Say Jim had decided not to prepare his house for the worst case situation. The house is vulnerable to terrific winds but from the outside no-one could tell. You can’t see the ties that secure a roof to the foundations. The strength of the house is behind the bricks and out of sight. The house might look secure, but without the ties its a disaster waiting to happen.
Friends, I pray that your Christian life is not a disaster waiting to happen. To us you might look safe and secure on the outside, but perhaps you’re vulnerable to the storms of false teaching. As people drive past, they might even comment on how well your house looks. Nice lines and features, a great paint job. Lot’s of makeup—and the ladies look good too! But when the Lord Jesus drives past he sees a house waiting to collapse in the next big storm of false teaching because it is not adequately prepared.
Look at verse 4, ‘I tell you this’, Paul says, ‘so that no-one may deceive you by fine sounding arguments’. The fine sounding words of false teachers will not penetrate a solid edifice, held firm by what the Lord Jesus has done on the cross. We will not be deceived by the philosophers of our age when our lives have grasped the gospel that Paul has explained to us. We are reconciled to God by faith in Jesus, and everything we need to maintain that relationship comes from Jesus mediating our cause before our Heavenly Father, and the Holy Spirit ministering to us each day.

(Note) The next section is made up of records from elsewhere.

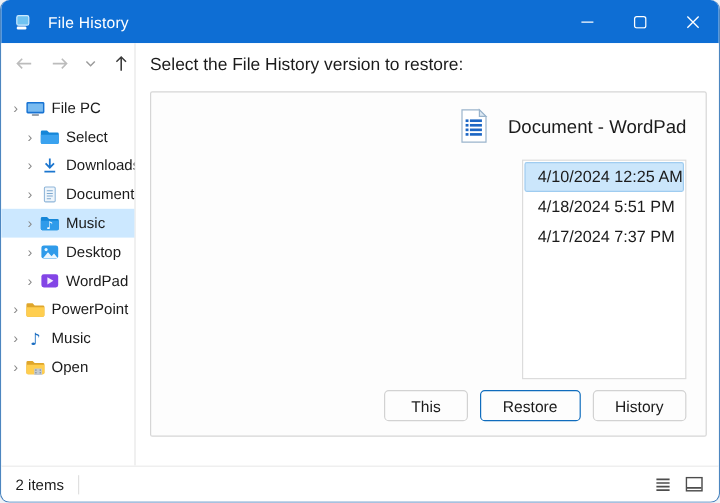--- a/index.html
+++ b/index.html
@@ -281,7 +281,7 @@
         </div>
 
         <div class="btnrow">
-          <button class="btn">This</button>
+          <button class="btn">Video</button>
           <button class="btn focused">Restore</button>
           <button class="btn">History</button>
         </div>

Before Paul addresses the deceptive philosophy threatening the church, he tutors them in the gospel and he thanks God for their faith in Christ and their love for all the saints. There are many people these days taken in by scams and some lose enormous amounts of money. Recently, there have been scam appeals for the NSW flood victims. The Sydney Morning Herald reports that a woman ‘gave her credit card details to a man who phoned pretending to be collecting for flood victims’ (SMH, 26-9-09).
We dare not be swindled and lose the treasure of wisdom and knowledge that we have in Christ. We recognise a swindle by knowing the shape of the genuine gospel article. I have spoken to many people close to death. When the flesh divests itself of dignity as it approaches death, the state of soul is there for all to see. And often I can see what I haven’t seen before. I see the state of the heart that has always been known to God. With all my pastoral heart, I urge you to have a life firmly rooted in the gospel so no-one may deceive you with fine sounding arguments, so that you may continue to live with Christ in you, the hope of glory.
Paul looked at the Colossian church and he saw something there worth fighting for. He saw an orderly church composed of people who were strong in their faith. Even though the believers were being attacked by false teaching, they were responding in victory. They were holding their order and standing firm. And so Paul commends them in verse 5, ‘I am present with you in spirit and delight to see how orderly you are and how firm your faith in Christ is’. We have something worth fighting for: let us hold our order and may our faith stand firm in Christ, for in him we have the victory.